$ATNM story: Non-targeted high dose radiation followed by bone marrow transplant is a preferred method to treat blood cancers in patients under 55. The success of this therapy relies on the radiation dose: it needs to be high to prevent relapse/BMT rejection. This is (1/n)
exemplified by the fact that young patients who received 15ghz of radiation had 0% relapse, whereas those who received 12ghz had 25%. Non-targeted radiation at these doses is too harsh for elderly. Thus radiation+BMT is not a viable option for this age group, and they (2/n).
typically go through chemo+BMT, which has a 10% 1yr OS for r/r. $ATNM's lead asset Iomab-B is an antibody that specifically binds blood cancer and stem cells. Iomab-B carries iodine-131, a particle that emits 4 bursts of beta particles over ~16 hours. Thus, it can deliver (3/n)

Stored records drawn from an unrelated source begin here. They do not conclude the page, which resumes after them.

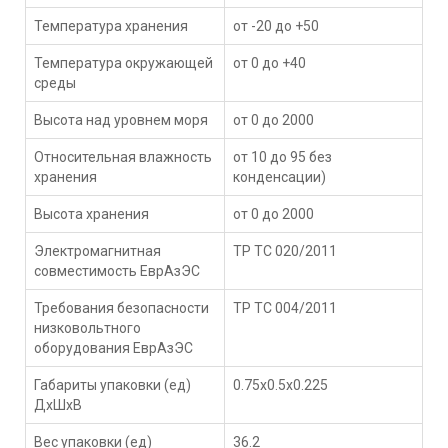
Температура хранения
от -20 до +50
Температура окружающей
от 0 до +40
среды
Высота над уровнем моря
от 0 до 2000
Относительная влажность
от 10 до 95 без
хранения
конденсации)
Высота хранения
от 0 до 2000
Электромагнитная
ТР ТС 020/2011
совместимость ЕврАзЭС
Требования безопасности
ТР ТС 004/2011
низковольтного
оборудования ЕврАзЭС
Габариты упаковки (ед)
0.75x0.5x0.225
ДхШхВ
Вес упаковки (ед)
36.2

radiation that generates DNA damage directly at the site of cancer, while avoiding things such as liver damage. Interestingly, Iomab-B was able to achieve 15ghz directly at the bone marrow at the tolerable dose for pts. 55+. In ph2, it achieved a 30% 1yr OS, beating SOC. It (4/n)
is now in the ph3 SIERRA trial, which is expected to release topline data in Q4. Data at 50% enrollment already has been released. In treatment arm, 78% of patients engrafted with allogeneic HCT and did not relapse after 100 days. In control arm, which used physician's (5/n)
choice, only 13% had CRs, engrafted, and did not relapse after 100 days. Readout in Q4 is for 180 day durable CR. Even if we assume all patients in control arm have a dCR, 83% of treatment arm patients would have to relapse to have a comparable efficacy. Furthermore, (6/n)
patients on treatment arm took ~30 days to receive HCT, while patients on placebo arm took 67 days, and Iomab-B shows much more rapid kinetics for blast depletion. Faster timelines correlate with higher durable response rate. Finally, Iomab-B showed significantly less AEs (7/n
compared to SOC. Imo, Iomab-B is clinically de-risked, and betting on the ph3 trial is a high EV play. Scientific rationale is strong and clinical value proven. BMT market has steadily grown in last decade, and treatment will open it up to new patient population. (8/n)
Single infusion + less toxicity + 3x increased chance of 1 year survival compared to SOC is desirable to patient. I've seen opinions on physician's not wanting to turn away from SOC due to their bottomline, but will be hard to convince patient given these numbers imo.